Au Maroc, les délégations devraient évoquer la lancinante question des financements. Les pays en développement gardent notamment en tête la promesse faite à leur égard, en 2009, par les nations industrialisées : mobiliser au moins 100 milliards de dollars (90 milliards d’euros) par an, d’ici à 2020, de financement climat du Nord vers le Sud. Rendue publique le 17 octobre, à la veille de la pré-COP22, une expertise de l’Organisation de coopération et de développement économiques (OCDE) estime que le financement (public et privé) pourrait atteindre entre 77 et 133 milliards de dollars suivant les scénarios.
Comment la conférence de Marrakech s’organise-t-elle ?
Plus de 20 000 participants sont attendus à Marrakech du 7 au 18 novembre. S’y croiseront les délégations des 196 Etats, la société civile – les entreprises, les ONG, les scientifiques, les collectivités territoriales, les populations autochtones, les syndicats – et les médias du monde entier.
Mais les discussions ont débuté bien plus tôt dans l’année. Les équipes de négociations ont échangé régulièrement depuis l’adoption de l’accord de Paris, en décembre 2015, et se sont retrouvées à Bonn en Allemagne, en juin 2016, pour la session de travail annuelle de la CCNUCC. Depuis le 6 juillet, une nouvelle secrétaire exécutive de la Convention-cadre supervise ces négociations, la diplomate mexicaine Patricia Espinosa, en remplacement de la Costaricienne Christiana Figueres.
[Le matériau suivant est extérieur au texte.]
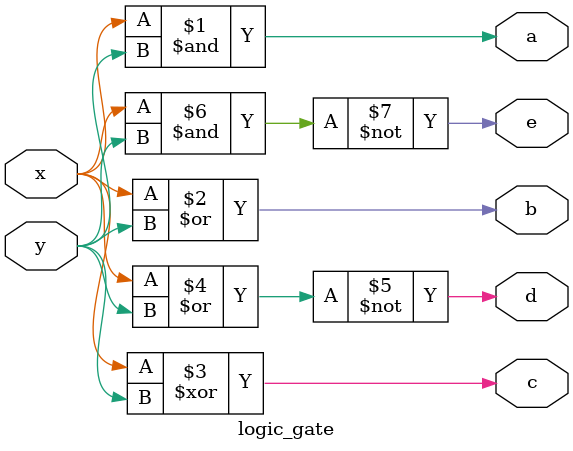
<source format=v>
module logic_gate(x,y,a,b,c,d,e);

input x,y;
output a,b,c,d,e;

assign a = x & y; // x and y
assign b = x | y; // x or y
assign c = x ^ y; // x xor y
assign d = ~(x | y); // x nor y
assign e = ~(x & y); // x nand y

endmodule
</source>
La France, qui a assuré la présidence de la COP21 depuis le 30 novembre 2015 – d’abord par Laurent Fabius, puis par Ségolène Royal, depuis mars 2016 – va passer le relais lundi 7 novembre, au pays hôte de la COP22, le Maroc. Le ministre marocain des affaires étrangères et de la coopération, Salaheddine Mezouar, devrait donc succéder, lundi, à la ministre française de l’environnement à la tête de la COP22, jusqu’à la prochaine conférence climat, prévue dans un an en Asie.